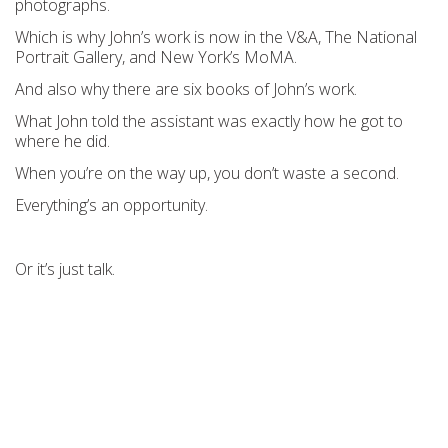
photographs.
Which is why John’s work is now in the V&A, The National
Portrait Gallery, and New York’s MoMA.
And also why there are six books of John’s work.
What John told the assistant was exactly how he got to
where he did.
When you’re on the way up, you don’t waste a second.
Everything’s an opportunity.
Or it’s just talk.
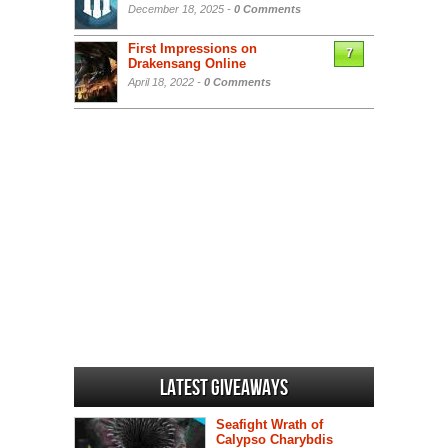
December 18, 2025 -
0 Comments
First Impressions on
7
Drakensang Online
April 18, 2022 -
0 Comments
Latest Giveaways
Seafight Wrath of
Calypso Charybdis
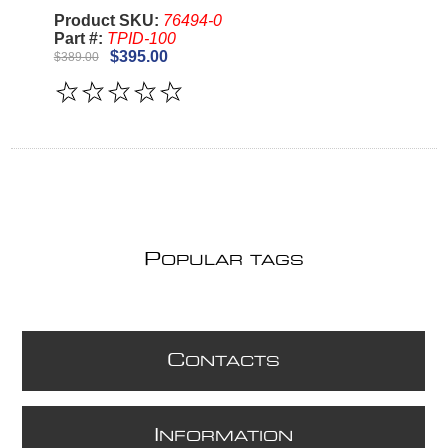
Product SKU:
76494-0
Part #:
TPID-100
$395.00
$389.00
P
OPULAR TAGS
C
ONTACTS
I
NFORMATION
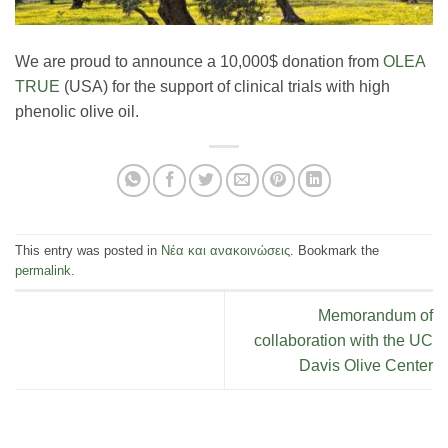
We are proud to announce a 10,000$ donation from
OLEA
TRUE
(USA) for the support of clinical trials with high
phenolic olive oil.
This entry was posted in
Νέα και ανακοινώσεις
. Bookmark the
permalink
.
Memorandum of
collaboration with the UC
Davis Olive Center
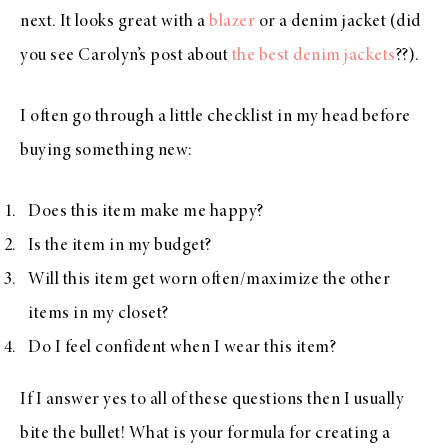
next. It looks great with a
blazer
or a denim jacket (did
you see Carolyn’s post about
the best denim jackets
??).
I often go through a little checklist in my head before
buying something new:
Does this item make me happy?
Is the item in my budget?
Will this item get worn often/maximize the other
items in my closet?
Do I feel confident when I wear this item?
If I answer yes to all of these questions then I usually
bite the bullet! What is your formula for creating a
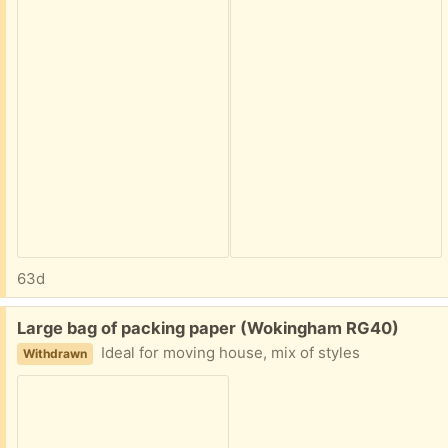
63d
Free:
Large bag of packing paper (Wokingham RG40)
Ideal for moving house, mix of styles
Withdrawn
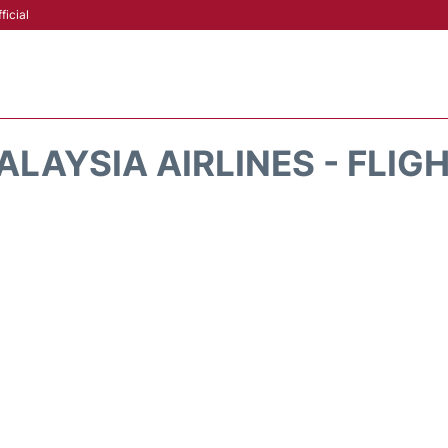
ficial
LAYSIA AIRLINES - FLIG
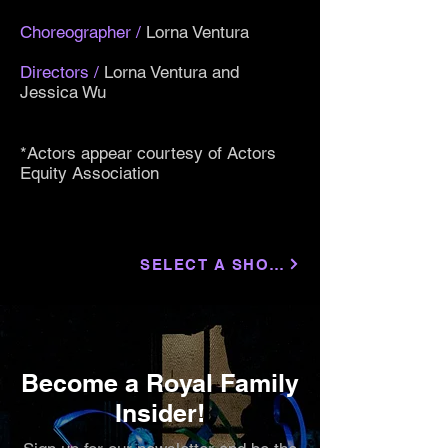
Choreographer
/
Lorna Ventura
Directors
/
Lorna Ventura and
Jessica Wu
*Actors appear courtesy of Actors
Equity Association
SELECT A SHOW
Become a Royal Family
Insider!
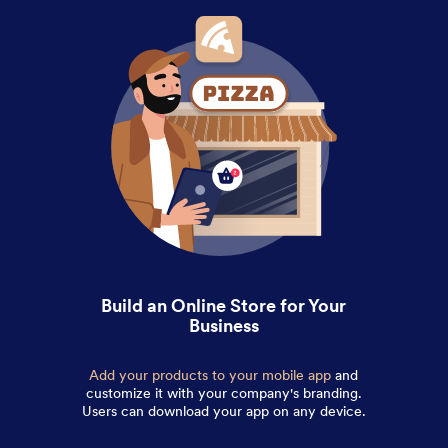
Build an Online Store for Your
Business
Add your products to your mobile app
and
customize it with your company's branding.
Users can download your app on any device.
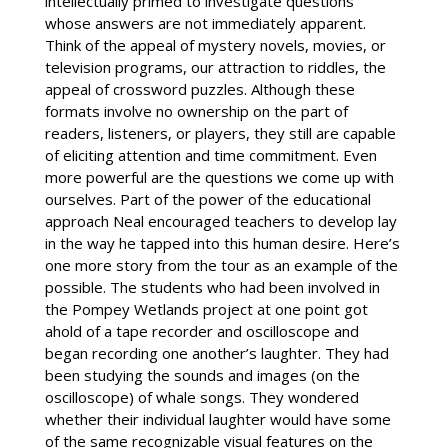
intellectually primed to investigate questions
whose answers are not immediately apparent.
Think of the appeal of mystery novels, movies, or
television programs, our attraction to riddles, the
appeal of crossword puzzles. Although these
formats involve no ownership on the part of
readers, listeners, or players, they still are capable
of eliciting attention and time commitment. Even
more powerful are the questions we come up with
ourselves. Part of the power of the educational
approach Neal encouraged teachers to develop lay
in the way he tapped into this human desire. Here’s
one more story from the tour as an example of the
possible. The students who had been involved in
the Pompey Wetlands project at one point got
ahold of a tape recorder and oscilloscope and
began recording one another’s laughter. They had
been studying the sounds and images (on the
oscilloscope) of whale songs. They wondered
whether their individual laughter would have some
of the same recognizable visual features on the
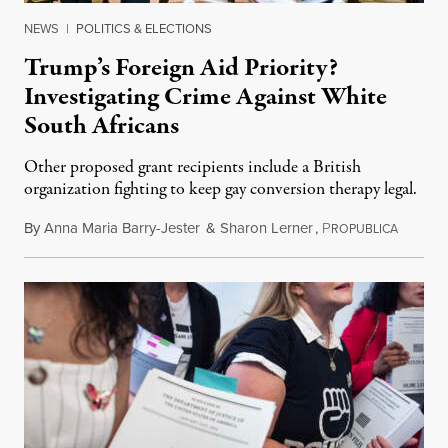
NEWS
|
POLITICS & ELECTIONS
Trump’s Foreign Aid Priority?
Investigating Crime Against White
South Africans
Other proposed grant recipients include a British
organization fighting to keep gay conversion therapy legal.
By
Anna Maria Barry-Jester
&
Sharon Lerner
,
P
August 
ROPUBLICA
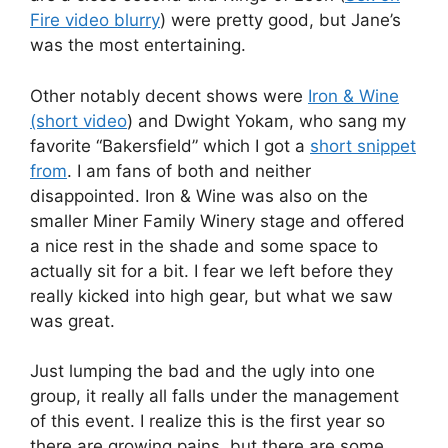
Fire video blurry
) were pretty good, but Jane’s
was the most entertaining.
Other notably decent shows were
Iron & Wine
(short video
) and Dwight Yokam, who sang my
favorite “Bakersfield” which I got a
short snippet
from
. I am fans of both and neither
disappointed. Iron & Wine was also on the
smaller Miner Family Winery stage and offered
a nice rest in the shade and some space to
actually sit for a bit. I fear we left before they
really kicked into high gear, but what we saw
was great.
Just lumping the bad and the ugly into one
group, it really all falls under the management
of this event. I realize this is the first year so
there are growing pains, but there are some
....................
:: Your goal ::
Please copy out the stretch of data above from its start through the line containing "Calypso Charybdis", leaving out the pictures.

:: Exercise response ::
photographs.
Which is why John’s work is now in the V&A, The National
Portrait Gallery, and New York’s MoMA.
And also why there are six books of John’s work.
What John told the assistant was exactly how he got to
where he did.
When you’re on the way up, you don’t waste a second.
Everything’s an opportunity.
Or it’s just talk.
December 18, 2025 -
0 Comments
First Impressions on
7
Drakensang Online
April 18, 2022 -
0 Comments
Latest Giveaways
Seafight Wrath of
Calypso Charybdis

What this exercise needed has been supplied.